Florida Super Licenses Receive Another Dose of Steroids: But Will They Accept the Boost? - Mr. Cannabis Law

By: Dustin Robinson and David Butter

Florida Super Licenses Receive Another Dose of Steroids: But Will They Accept the Boost? - Mr. Cannabis LawFlorida medical cannabis licenses have become known as “super” licenses for three reasons.

 

  • First, Florida’s licensing structure is vertically integrated. Licensees are required to oversee the entire supply chain, including cultivating, processing, dispensing, and delivering. Vertical integration provides licensees with significant control from seed to sale. Vertical integration is unique—most states with cannabis programs have a horizontal licensing structure, which means licenses are specific to certain segments of the supply chain. For example, in Illinois, you could apply for a cultivation license or a transportation license.

 

  • Second, there is a limited number of licenses. In 2014, the Florida legislature created the “super” licenses, originally issuing only five. Over the course of the past five to six years, more licenses have been issued. Today, only 22 licenses have been issued, 13 of which are actively operational. Operators who acquired a license in 2014 got a substantial head start over operators who received their license in later years.

 

  • Third, licensees can open an unlimited amount of retail dispensary locations. Most states with cannabis programs place a cap on the size and number of facilities for growing, processing, and dispensing. Until this month, Florida allowed each licensee to open 25 dispensaries and an additional 5 dispensaries for every 100,000 patients who register for Florida’s cannabis program.

 

Recently, these Hulk-Hogan licensees received a new boost. Florida’s cap on dispensary locations (as mentioned in bullet point 3 above) expired on April 1, 2020. Previous to the expiration, licensees could open up to 35 dispensaries because there are over 300,000 registered patients in Florida’s registry. Since its expiration, licensees can now flex their muscle into an unlimited number of dispensaries.

 

But this isn’t their first dose. Along the way, the licensees have picked up juice. The repeal on the ban of smokable cannabis gave licensees a shot in the arm, prompting licensees to expand production, operations and retail footprints. This was effective—more than 22,000 pounds of smokable product were sold in less than six months. Now, with the expiration of the dispensary cap, the “super” licenses have an opportunity to expand business operations.

 

Even though gone, the dispensary cap left scars. It was the spark of much confusion and litigation, resulting in state health officials agreeing to allow two licensees—Trulieve and Surterra Wellness—to open more than 35 dispensaries, exceeding the state cap.

 

So why aren’t the licensees celebrating and heading to the gym with their new boost? After all, “super” license status is what attracted large multi-state operators to purchase Florida licenses for big bucks including, MedMen, Curaleaf, Surterra, Cansortium, iAnthus, Columbia Care, Acreage, Green Thumb Industries, Green Growth Brands, VidaCann, and AltMed.

 

Because most licensees are so strapped for cash, they cannot afford the syringe and needle to complete the injection.
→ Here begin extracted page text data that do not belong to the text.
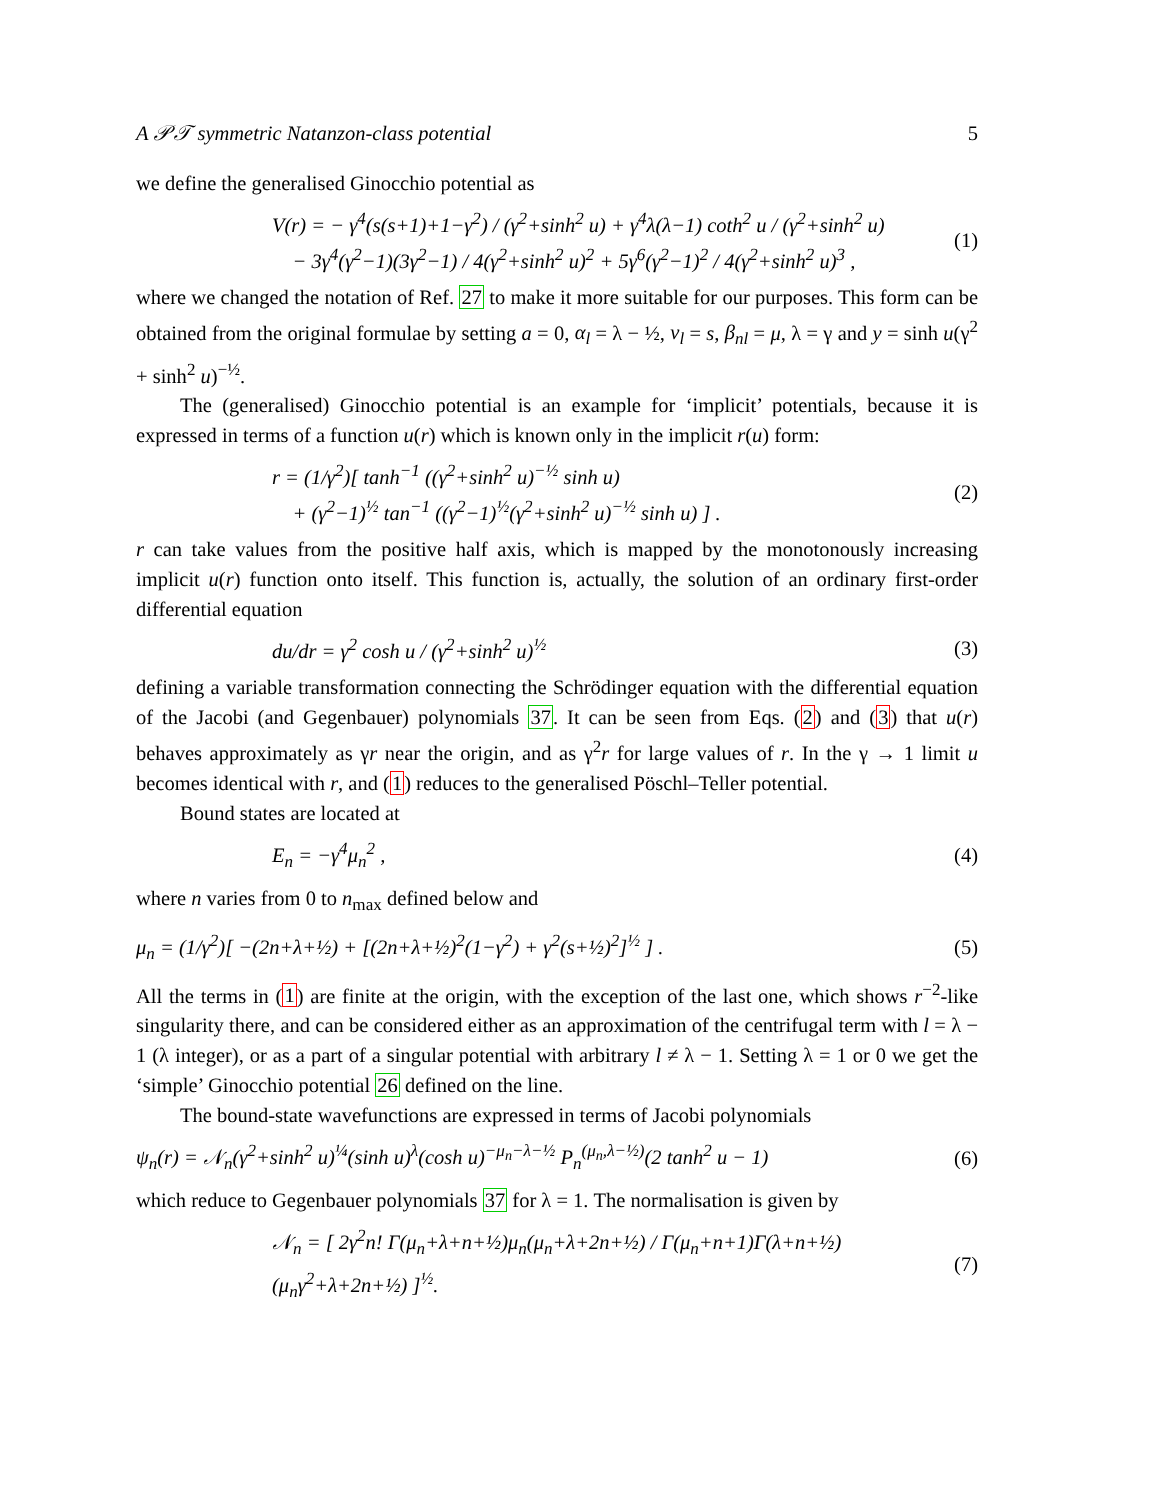A 𝒫𝒯 symmetric Natanzon-class potential 5
we define the generalised Ginocchio potential as
V(r) = − γ<sup>4</sup>(s(s+1)+1−γ<sup>2</sup>) / (γ<sup>2</sup>+sinh<sup>2</sup> u) + γ<sup>4</sup>λ(λ−1) coth<sup>2</sup> u / (γ<sup>2</sup>+sinh<sup>2</sup> u)
− 3γ<sup>4</sup>(γ<sup>2</sup>−1)(3γ<sup>2</sup>−1) / 4(γ<sup>2</sup>+sinh<sup>2</sup> u)<sup>2</sup> + 5γ<sup>6</sup>(γ<sup>2</sup>−1)<sup>2</sup> / 4(γ<sup>2</sup>+sinh<sup>2</sup> u)<sup>3</sup> ,
(1)
where we changed the notation of Ref. 27 to make it more suitable for our purposes. This form can be obtained from the original formulae by setting a = 0, α<sub>l</sub> = λ − ½, ν<sub>l</sub> = s, β<sub>nl</sub> = μ, λ = γ and y = sinh u(γ<sup>2</sup> + sinh<sup>2</sup> u)<sup>−½</sup>.
The (generalised) Ginocchio potential is an example for ‘implicit’ potentials, because it is expressed in terms of a function u(r) which is known only in the implicit r(u) form:
r = (1/γ<sup>2</sup>)[ tanh<sup>−1</sup> ((γ<sup>2</sup>+sinh<sup>2</sup> u)<sup>−½</sup> sinh u)
+ (γ<sup>2</sup>−1)<sup>½</sup> tan<sup>−1</sup> ((γ<sup>2</sup>−1)<sup>½</sup>(γ<sup>2</sup>+sinh<sup>2</sup> u)<sup>−½</sup> sinh u) ] .
(2)
r can take values from the positive half axis, which is mapped by the monotonously increasing implicit u(r) function onto itself. This function is, actually, the solution of an ordinary first-order differential equation
du/dr = γ<sup>2</sup> cosh u / (γ<sup>2</sup>+sinh<sup>2</sup> u)<sup>½</sup>
(3)
defining a variable transformation connecting the Schrödinger equation with the differential equation of the Jacobi (and Gegenbauer) polynomials 37. It can be seen from Eqs. (2) and (3) that u(r) behaves approximately as γr near the origin, and as γ<sup>2</sup>r for large values of r. In the γ → 1 limit u becomes identical with r, and (1) reduces to the generalised Pöschl–Teller potential.
Bound states are located at
E<sub>n</sub> = −γ<sup>4</sup>μ<sub>n</sub><sup>2</sup> , (4)
where n varies from 0 to n<sub>max</sub> defined below and
μ<sub>n</sub> = (1/γ<sup>2</sup>)[ −(2n+λ+½) + [(2n+λ+½)<sup>2</sup>(1−γ<sup>2</sup>) + γ<sup>2</sup>(s+½)<sup>2</sup>]<sup>½</sup> ] .
(5)
All the terms in (1) are finite at the origin, with the exception of the last one, which shows r<sup>−2</sup>-like singularity there, and can be considered either as an approximation of the centrifugal term with l = λ − 1 (λ integer), or as a part of a singular potential with arbitrary l ≠ λ − 1. Setting λ = 1 or 0 we get the ‘simple’ Ginocchio potential 26 defined on the line.
The bound-state wavefunctions are expressed in terms of Jacobi polynomials
ψ<sub>n</sub>(r) = 𝒩<sub>n</sub>(γ<sup>2</sup>+sinh<sup>2</sup> u)<sup>¼</sup>(sinh u)<sup>λ</sup>(cosh u)<sup>−μ<sub>n</sub>−λ−½</sup> P<sub>n</sub><sup>(μ<sub>n</sub>,λ−½)</sup>(2 tanh<sup>2</sup> u − 1)
(6)
which reduce to Gegenbauer polynomials 37 for λ = 1. The normalisation is given by
𝒩<sub>n</sub> = [ 2γ<sup>2</sup>n! Γ(μ<sub>n</sub>+λ+n+½)μ<sub>n</sub>(μ<sub>n</sub>+λ+2n+½) / Γ(μ<sub>n</sub>+n+1)Γ(λ+n+½)(μ<sub>n</sub>γ<sup>2</sup>+λ+2n+½) ]<sup>½</sup>.
(7)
Production has been an ongoing problem for licensees as most of them are already having trouble keeping quality product on the shelves. Opening more dispensaries would kill cash flow and put an additional strain on these production issues. The coronavirus pandemic forced several licensees to pivot into a delivery model and put their dispensary model on the back burner.

 

The silver lining is these issues can be resolved if the Florida legislature implements a horizontally integrated structure. A horizontally integrated cannabis program would limit cash demands on operating these licenses; allow licensees the ability to be an expert on specific parts of the supply chain; foster innovation in production methods and product mix; and provide more access to patients.

 

On the surface, removing the cap would seem to put additional muscle on the individual licensees, but a more effective supplement for the market as a whole would be the implementation of a horizontally integrated program. Luckily, the Florida Supreme Court has an opportunity to weigh in on the constitutionality of vertical integration in the Florigrown case and potentially provide a clearer pathway for a fair and balanced marketplace.